Saved data entries
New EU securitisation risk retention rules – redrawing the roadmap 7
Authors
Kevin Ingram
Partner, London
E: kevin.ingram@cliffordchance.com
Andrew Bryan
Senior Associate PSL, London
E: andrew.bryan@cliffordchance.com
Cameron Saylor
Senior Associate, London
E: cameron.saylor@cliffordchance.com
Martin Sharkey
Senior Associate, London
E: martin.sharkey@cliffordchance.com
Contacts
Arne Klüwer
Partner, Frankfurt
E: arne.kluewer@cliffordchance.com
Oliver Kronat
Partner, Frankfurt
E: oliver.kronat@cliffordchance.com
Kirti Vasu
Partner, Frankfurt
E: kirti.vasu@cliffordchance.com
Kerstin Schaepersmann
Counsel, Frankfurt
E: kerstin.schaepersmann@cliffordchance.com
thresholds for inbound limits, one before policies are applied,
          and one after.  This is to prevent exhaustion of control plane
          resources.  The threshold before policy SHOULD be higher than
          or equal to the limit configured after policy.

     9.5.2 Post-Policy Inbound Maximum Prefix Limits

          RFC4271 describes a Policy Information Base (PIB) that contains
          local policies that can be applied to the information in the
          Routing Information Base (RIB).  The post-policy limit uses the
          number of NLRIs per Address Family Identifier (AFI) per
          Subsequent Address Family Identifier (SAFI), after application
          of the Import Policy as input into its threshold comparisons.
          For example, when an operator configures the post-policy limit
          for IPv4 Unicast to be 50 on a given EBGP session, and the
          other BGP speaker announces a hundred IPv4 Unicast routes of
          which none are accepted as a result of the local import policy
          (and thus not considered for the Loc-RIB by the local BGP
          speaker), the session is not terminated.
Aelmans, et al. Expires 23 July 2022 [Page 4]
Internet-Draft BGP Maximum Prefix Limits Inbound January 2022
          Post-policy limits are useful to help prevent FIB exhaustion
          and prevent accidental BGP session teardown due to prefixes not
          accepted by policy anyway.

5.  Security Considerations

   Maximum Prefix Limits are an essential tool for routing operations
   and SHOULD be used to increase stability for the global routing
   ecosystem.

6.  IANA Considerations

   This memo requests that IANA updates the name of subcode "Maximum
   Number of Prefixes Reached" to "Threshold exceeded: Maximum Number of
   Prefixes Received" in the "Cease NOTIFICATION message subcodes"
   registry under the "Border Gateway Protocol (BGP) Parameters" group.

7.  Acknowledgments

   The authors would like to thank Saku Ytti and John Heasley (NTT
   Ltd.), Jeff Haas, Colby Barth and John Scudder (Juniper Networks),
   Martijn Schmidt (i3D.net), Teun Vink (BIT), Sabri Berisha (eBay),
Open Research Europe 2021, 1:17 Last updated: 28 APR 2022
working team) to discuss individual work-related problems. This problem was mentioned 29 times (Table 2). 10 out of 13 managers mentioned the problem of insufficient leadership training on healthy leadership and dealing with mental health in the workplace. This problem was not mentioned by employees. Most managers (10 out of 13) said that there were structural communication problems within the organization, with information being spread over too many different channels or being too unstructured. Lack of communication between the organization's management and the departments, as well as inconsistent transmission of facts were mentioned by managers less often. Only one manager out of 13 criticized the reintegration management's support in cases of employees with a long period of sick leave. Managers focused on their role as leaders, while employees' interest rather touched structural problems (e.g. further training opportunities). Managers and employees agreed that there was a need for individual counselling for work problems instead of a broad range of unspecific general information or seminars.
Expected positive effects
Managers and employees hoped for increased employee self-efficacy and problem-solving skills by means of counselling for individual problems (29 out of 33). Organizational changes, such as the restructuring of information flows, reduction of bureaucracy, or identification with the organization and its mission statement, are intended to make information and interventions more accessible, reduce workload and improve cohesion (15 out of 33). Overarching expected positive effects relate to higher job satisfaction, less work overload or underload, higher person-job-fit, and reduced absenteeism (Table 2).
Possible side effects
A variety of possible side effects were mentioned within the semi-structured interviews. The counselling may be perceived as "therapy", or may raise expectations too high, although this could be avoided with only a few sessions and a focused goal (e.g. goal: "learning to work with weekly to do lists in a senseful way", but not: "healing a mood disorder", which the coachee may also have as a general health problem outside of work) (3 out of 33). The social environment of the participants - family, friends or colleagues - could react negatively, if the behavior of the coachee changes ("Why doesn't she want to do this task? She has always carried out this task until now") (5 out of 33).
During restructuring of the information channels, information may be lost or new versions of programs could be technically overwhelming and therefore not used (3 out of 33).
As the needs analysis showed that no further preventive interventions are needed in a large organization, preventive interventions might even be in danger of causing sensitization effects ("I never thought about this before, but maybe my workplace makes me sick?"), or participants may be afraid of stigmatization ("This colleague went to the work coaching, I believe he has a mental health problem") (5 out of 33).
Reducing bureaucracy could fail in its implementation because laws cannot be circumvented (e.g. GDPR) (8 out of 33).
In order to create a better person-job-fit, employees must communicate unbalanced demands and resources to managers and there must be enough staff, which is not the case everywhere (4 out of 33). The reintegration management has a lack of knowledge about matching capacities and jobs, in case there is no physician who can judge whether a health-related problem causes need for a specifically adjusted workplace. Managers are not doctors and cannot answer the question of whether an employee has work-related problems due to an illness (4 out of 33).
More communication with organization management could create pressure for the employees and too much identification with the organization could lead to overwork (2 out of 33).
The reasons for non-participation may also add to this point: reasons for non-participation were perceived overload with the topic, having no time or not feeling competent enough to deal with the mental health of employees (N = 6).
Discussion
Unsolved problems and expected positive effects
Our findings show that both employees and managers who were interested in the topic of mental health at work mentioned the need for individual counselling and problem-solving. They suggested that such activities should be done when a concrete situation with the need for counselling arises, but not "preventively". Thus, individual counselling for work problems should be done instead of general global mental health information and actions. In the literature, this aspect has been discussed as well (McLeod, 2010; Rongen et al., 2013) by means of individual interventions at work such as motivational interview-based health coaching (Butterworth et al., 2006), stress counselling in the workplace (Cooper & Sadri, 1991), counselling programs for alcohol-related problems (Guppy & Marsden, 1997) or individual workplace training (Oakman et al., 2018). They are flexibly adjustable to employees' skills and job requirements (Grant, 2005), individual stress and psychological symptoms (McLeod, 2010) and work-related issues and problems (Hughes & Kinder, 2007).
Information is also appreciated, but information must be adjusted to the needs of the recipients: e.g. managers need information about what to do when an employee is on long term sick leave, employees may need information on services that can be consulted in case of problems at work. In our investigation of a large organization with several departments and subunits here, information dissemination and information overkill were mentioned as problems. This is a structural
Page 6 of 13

== Exercise aim ==
Reproduce the full set of entries above exactly, without dropping a line.

== Output of the task ==
New EU securitisation risk retention rules – redrawing the roadmap 7
Authors
Kevin Ingram
Partner, London
E: kevin.ingram@cliffordchance.com
Andrew Bryan
Senior Associate PSL, London
E: andrew.bryan@cliffordchance.com
Cameron Saylor
Senior Associate, London
E: cameron.saylor@cliffordchance.com
Martin Sharkey
Senior Associate, London
E: martin.sharkey@cliffordchance.com
Contacts
Arne Klüwer
Partner, Frankfurt
E: arne.kluewer@cliffordchance.com
Oliver Kronat
Partner, Frankfurt
E: oliver.kronat@cliffordchance.com
Kirti Vasu
Partner, Frankfurt
E: kirti.vasu@cliffordchance.com
Kerstin Schaepersmann
Counsel, Frankfurt
E: kerstin.schaepersmann@cliffordchance.com
thresholds for inbound limits, one before policies are applied,
          and one after.  This is to prevent exhaustion of control plane
          resources.  The threshold before policy SHOULD be higher than
          or equal to the limit configured after policy.

     9.5.2 Post-Policy Inbound Maximum Prefix Limits

          RFC4271 describes a Policy Information Base (PIB) that contains
          local policies that can be applied to the information in the
          Routing Information Base (RIB).  The post-policy limit uses the
          number of NLRIs per Address Family Identifier (AFI) per
          Subsequent Address Family Identifier (SAFI), after application
          of the Import Policy as input into its threshold comparisons.
          For example, when an operator configures the post-policy limit
          for IPv4 Unicast to be 50 on a given EBGP session, and the
          other BGP speaker announces a hundred IPv4 Unicast routes of
          which none are accepted as a result of the local import policy
          (and thus not considered for the Loc-RIB by the local BGP
          speaker), the session is not terminated.
Aelmans, et al. Expires 23 July 2022 [Page 4]
Internet-Draft BGP Maximum Prefix Limits Inbound January 2022
          Post-policy limits are useful to help prevent FIB exhaustion
          and prevent accidental BGP session teardown due to prefixes not
          accepted by policy anyway.

5.  Security Considerations

   Maximum Prefix Limits are an essential tool for routing operations
   and SHOULD be used to increase stability for the global routing
   ecosystem.

6.  IANA Considerations

   This memo requests that IANA updates the name of subcode "Maximum
   Number of Prefixes Reached" to "Threshold exceeded: Maximum Number of
   Prefixes Received" in the "Cease NOTIFICATION message subcodes"
   registry under the "Border Gateway Protocol (BGP) Parameters" group.

7.  Acknowledgments

   The authors would like to thank Saku Ytti and John Heasley (NTT
   Ltd.), Jeff Haas, Colby Barth and John Scudder (Juniper Networks),
   Martijn Schmidt (i3D.net), Teun Vink (BIT), Sabri Berisha (eBay),
Open Research Europe 2021, 1:17 Last updated: 28 APR 2022
working team) to discuss individual work-related problems. This problem was mentioned 29 times (Table 2). 10 out of 13 managers mentioned the problem of insufficient leadership training on healthy leadership and dealing with mental health in the workplace. This problem was not mentioned by employees. Most managers (10 out of 13) said that there were structural communication problems within the organization, with information being spread over too many different channels or being too unstructured. Lack of communication between the organization's management and the departments, as well as inconsistent transmission of facts were mentioned by managers less often. Only one manager out of 13 criticized the reintegration management's support in cases of employees with a long period of sick leave. Managers focused on their role as leaders, while employees' interest rather touched structural problems (e.g. further training opportunities). Managers and employees agreed that there was a need for individual counselling for work problems instead of a broad range of unspecific general information or seminars.
Expected positive effects
Managers and employees hoped for increased employee self-efficacy and problem-solving skills by means of counselling for individual problems (29 out of 33). Organizational changes, such as the restructuring of information flows, reduction of bureaucracy, or identification with the organization and its mission statement, are intended to make information and interventions more accessible, reduce workload and improve cohesion (15 out of 33). Overarching expected positive effects relate to higher job satisfaction, less work overload or underload, higher person-job-fit, and reduced absenteeism (Table 2).
Possible side effects
A variety of possible side effects were mentioned within the semi-structured interviews. The counselling may be perceived as "therapy", or may raise expectations too high, although this could be avoided with only a few sessions and a focused goal (e.g. goal: "learning to work with weekly to do lists in a senseful way", but not: "healing a mood disorder", which the coachee may also have as a general health problem outside of work) (3 out of 33). The social environment of the participants - family, friends or colleagues - could react negatively, if the behavior of the coachee changes ("Why doesn't she want to do this task? She has always carried out this task until now") (5 out of 33).
During restructuring of the information channels, information may be lost or new versions of programs could be technically overwhelming and therefore not used (3 out of 33).
As the needs analysis showed that no further preventive interventions are needed in a large organization, preventive interventions might even be in danger of causing sensitization effects ("I never thought about this before, but maybe my workplace makes me sick?"), or participants may be afraid of stigmatization ("This colleague went to the work coaching, I believe he has a mental health problem") (5 out of 33).
Reducing bureaucracy could fail in its implementation because laws cannot be circumvented (e.g. GDPR) (8 out of 33).
In order to create a better person-job-fit, employees must communicate unbalanced demands and resources to managers and there must be enough staff, which is not the case everywhere (4 out of 33). The reintegration management has a lack of knowledge about matching capacities and jobs, in case there is no physician who can judge whether a health-related problem causes need for a specifically adjusted workplace. Managers are not doctors and cannot answer the question of whether an employee has work-related problems due to an illness (4 out of 33).
More communication with organization management could create pressure for the employees and too much identification with the organization could lead to overwork (2 out of 33).
The reasons for non-participation may also add to this point: reasons for non-participation were perceived overload with the topic, having no time or not feeling competent enough to deal with the mental health of employees (N = 6).
Discussion
Unsolved problems and expected positive effects
Our findings show that both employees and managers who were interested in the topic of mental health at work mentioned the need for individual counselling and problem-solving. They suggested that such activities should be done when a concrete situation with the need for counselling arises, but not "preventively". Thus, individual counselling for work problems should be done instead of general global mental health information and actions. In the literature, this aspect has been discussed as well (McLeod, 2010; Rongen et al., 2013) by means of individual interventions at work such as motivational interview-based health coaching (Butterworth et al., 2006), stress counselling in the workplace (Cooper & Sadri, 1991), counselling programs for alcohol-related problems (Guppy & Marsden, 1997) or individual workplace training (Oakman et al., 2018). They are flexibly adjustable to employees' skills and job requirements (Grant, 2005), individual stress and psychological symptoms (McLeod, 2010) and work-related issues and problems (Hughes & Kinder, 2007).
Information is also appreciated, but information must be adjusted to the needs of the recipients: e.g. managers need information about what to do when an employee is on long term sick leave, employees may need information on services that can be consulted in case of problems at work. In our investigation of a large organization with several departments and subunits here, information dissemination and information overkill were mentioned as problems. This is a structural
Page 6 of 13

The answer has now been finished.